== Document text

Tin Odescalchi trained at Glos C.A.T. in the 1980's and later under Rudolph Hausner at the Vienna Academie.
For nearly thirty years, Tin Odescalchi's work has been concerned with the depiction of her immediate environment. Where once this was represented by an uncompromising view of the urban life and inhabitants of Berwick Street, Soho, she has now moved to an altogether more gentle, yet still individual, presentation of the rural landscape.
Perhaps more introspective in conception than their urban predecessors, latterly the artist's paintings have demonstrated a growing dialogue between the physical surface of the picture itself, and the scene represented. When Working in oils with great immediacy direct from the subject with bold mark-making, form and light is seen as a tangible, almost plastic, reality, emphasised by the use of heavily impastoed layers of paint. This technique applied to portraits, as well as landscapes, and lent an almost sculptural, relief-like appearance to the paintings: "My work is all about communicating what is in front of me - the essence of what I am seeing - but at the same time, using the quality of the paint itself." Thus light and colour define form and the paint itself becomes more than just an illusory vehicle; it is transformed into a subject itself. This awareness and respect for the medium is a concern Tin shares with other artists; Frank Auerbach being the most obvious, but Lucian Freud shared similar preoccupations with the painted surface.
These concerns reflect part of a British landscape tradition that can be seen to stretch back to Constable, Turner or Palmer. A succinct explanation is give by Tin herself: "From close up, the paintings are about the quality and lusciousness of paint and brush strokes, which makes its own landscape, but as you step back the image I have been working to create becomes clear."

====

The task: Transcribe, word for word, the passage of the text on Tin Odescalchi that begins with the words containing "Tin Odescalchi trained" and ends with "the rural landscape.".

== Raw data

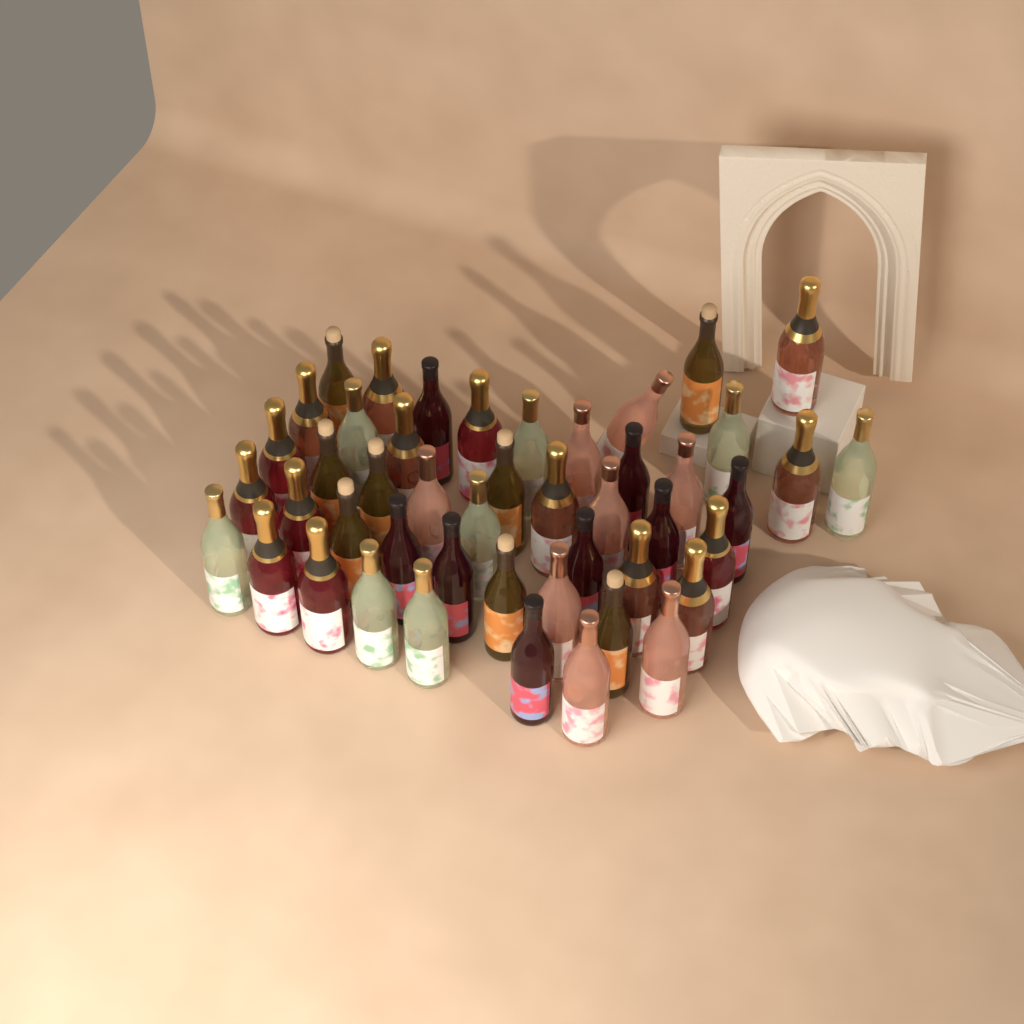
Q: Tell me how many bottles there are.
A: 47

====
== Raw data

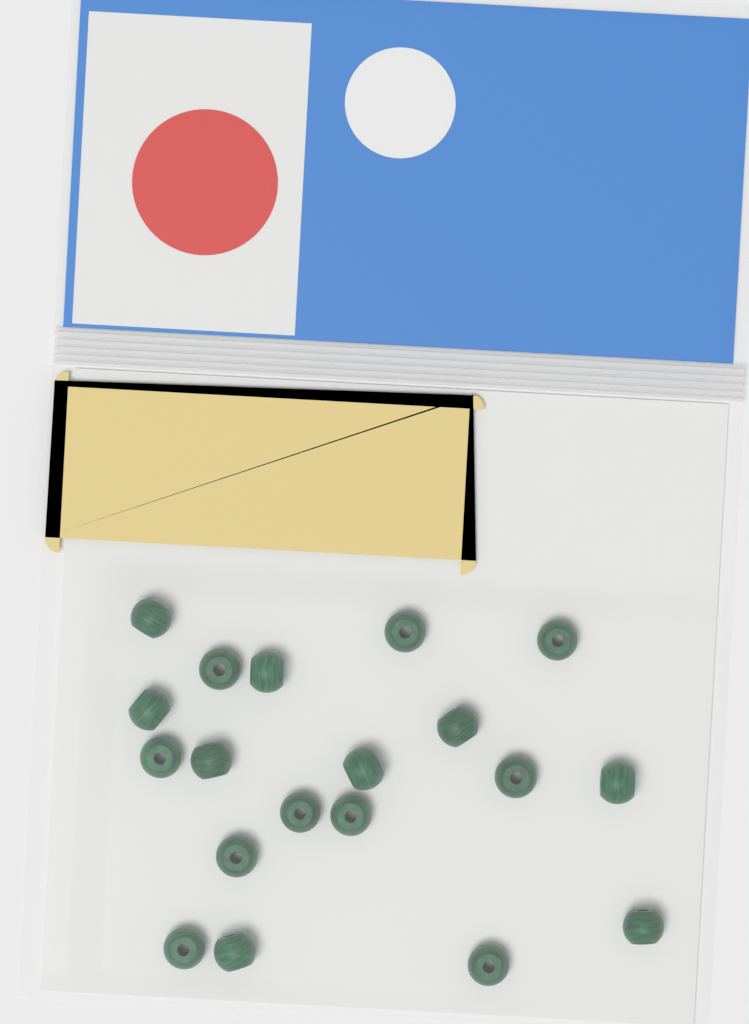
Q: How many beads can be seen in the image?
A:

====

Solution to the problem:
Tin Odescalchi trained at Glos C.A.T. in the 1980's and later under Rudolph Hausner at the Vienna Academie.
For nearly thirty years, Tin Odescalchi's work has been concerned with the depiction of her immediate environment. Where once this was represented by an uncompromising view of the urban life and inhabitants of Berwick Street, Soho, she has now moved to an altogether more gentle, yet still individual, presentation of the rural landscape.